Transparency Should Follow Public Power: Our NAP7 Submissions  

Open Data Manchester has submitted four responses to the UK’s National Action Plan (NAP7) consultation, exploring how openness, accountability and participation can keep pace with changes in public service delivery, infrastructure and digital government.

The way public services are delivered, infrastructure is managed and decisions are made is changing rapidly. Increasingly, these processes are shaped by private contractors, regulated utilities, algorithms and complex data systems. Yet the mechanisms that allow citizens and communities to understand, scrutinise and participate in these systems have not always kept pace.

The UK’s National Action Plan (NAP7) consultation provides an opportunity to think about how transparency, accountability and participation should evolve in response. Drawing on our work with public sector partners, civil society organisations and communities across Greater Manchester and beyond, Open Data Manchester submitted four proposals that explore different aspects of that challenge.

These proposals emerge from practical experience. Through our work with local authorities, combined authorities, researchers, community organisations and residents, we regularly encounter situations where data that could support better decision-making, public accountability or civic participation is unavailable, difficult to access or released inconsistently.

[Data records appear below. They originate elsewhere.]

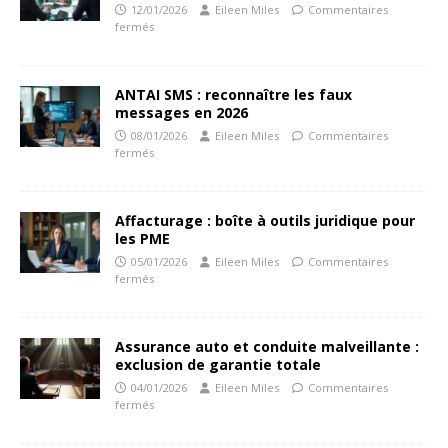
12/01/2026
Eileen Miles
Commentaires
fermés
ANTAI SMS : reconnaître les faux
messages en 2026
08/01/2026
Eileen Miles
Commentaires
fermés
Affacturage : boîte à outils juridique pour
les PME
05/01/2026
Eileen Miles
Commentaires
fermés
Assurance auto et conduite malveillante :
exclusion de garantie totale
04/01/2026
Eileen Miles
Commentaires
fermés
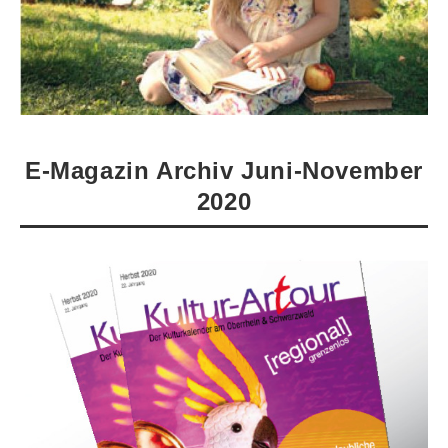
E-Magazin Archiv Juni-November
2020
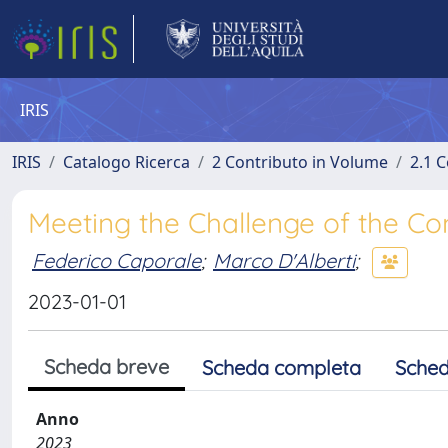
IRIS
IRIS
Catalogo Ricerca
2 Contributo in Volume
2.1 C
Meeting the Challenge of the Co
Federico Caporale
;
Marco D'Alberti
;
2023-01-01
Scheda breve
Scheda completa
Sched
Anno
2023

As governments increasingly invest in AI, digital public infrastructure and data-driven services, questions of transparency and accountability are becoming more important rather than less.

While the submissions address different policy areas, they are connected by a common challenge. Public services are increasingly delivered through complex networks of contractors, regulators, digital systems and public bodies. The structures of accountability have not always evolved at the same pace. Our proposals explore practical ways to ensure openness remains embedded within these changing systems.

Open Data and Transparency Obligations for Private Organisations Delivering Public Services  

As public services are increasingly delivered through private contractors and commissioned providers, information about how those services are performing can become harder for citizens, communities and even commissioning bodies to access. Data generated through publicly funded services often sits outside the transparency frameworks that apply to the public sector itself.

This reflects challenges we have encountered in projects involving procurement, public infrastructure and service delivery, where information generated through publicly funded activity can become difficult to access once delivery is outsourced.

Our submission explores how transparency obligations might travel with public money, ensuring that publicly funded services remain publicly accountable. We propose stronger open data requirements within public service contracts, clearer data ownership arrangements, and greater consistency in how performance and spending information is made available to the public.

Open Data Obligations for Privatised Utilities and Public Infrastructure Operators  

Utilities such as water, energy and rail operate essential public infrastructure, serve captive customers and generate data of significant public interest. Yet there is no consistent expectation that this information should be openly available.

Our interest in this area is informed by work on environmental data, resource management and community engagement, where access to high-quality data is often a prerequisite for meaningful participation and informed decision-making.

Drawing on examples from rail and energy, where open data has helped improve accountability, innovation and public engagement, our submission argues that openness should become the norm across regulated utilities. In particular, we highlight the opportunity for a Water Data Taskforce to help create a more transparent and participatory approach to managing one of our most important shared resources.

Strengthening Algorithmic Transparency: From Compliance to Genuine Accountability  

The introduction of the Algorithmic Transparency Recording Standard (ATRS) was an important step towards greater openness around automated decision-making in government. However, transparency often arrives only after systems are already influencing decisions that affect people’s lives.

This submission builds on work undertaken with partners across Greater Manchester to explore how residents can be involved in decisions about the use of automated systems and emerging technologies in public services.

We argue that transparency should begin much earlier in the lifecycle of automated systems. We call for greater visibility of pilots, proofs-of-concept and procured tools, alongside stronger publication requirements and a meaningful role for civil society in scrutinising published records. Transparency should not simply be a compliance exercise; it should support genuine accountability and public participation.

Reinstating a Government Open Data Coordination Function  

Open data underpins many of the services, products and insights that people rely on every day. Yet responsibility for promoting and coordinating its release has become increasingly fragmented across government and the wider public sector.

Through our work we regularly see both the benefits that open data can create and the barriers that emerge when publication practices are inconsistent, standards vary, or there is limited support for organisations seeking to release data openly.

Our submission calls for the re-establishment of a formal open data coordination function within government. We believe stronger coordination can help build confidence in data release, encourage the adoption of common standards, improve engagement between data publishers and data users, and strengthen understanding of the wider social, economic and democratic value that open data creates.

Explore the Full Proposals  

You can read our full consultation responses below:

Together, these proposals reflect a simple principle: transparency and accountability should follow public power wherever it is exercised.

We look forward to continuing the conversation with government, civil society and public sector partners about how openness can support better decisions, stronger accountability and more meaningful public participation.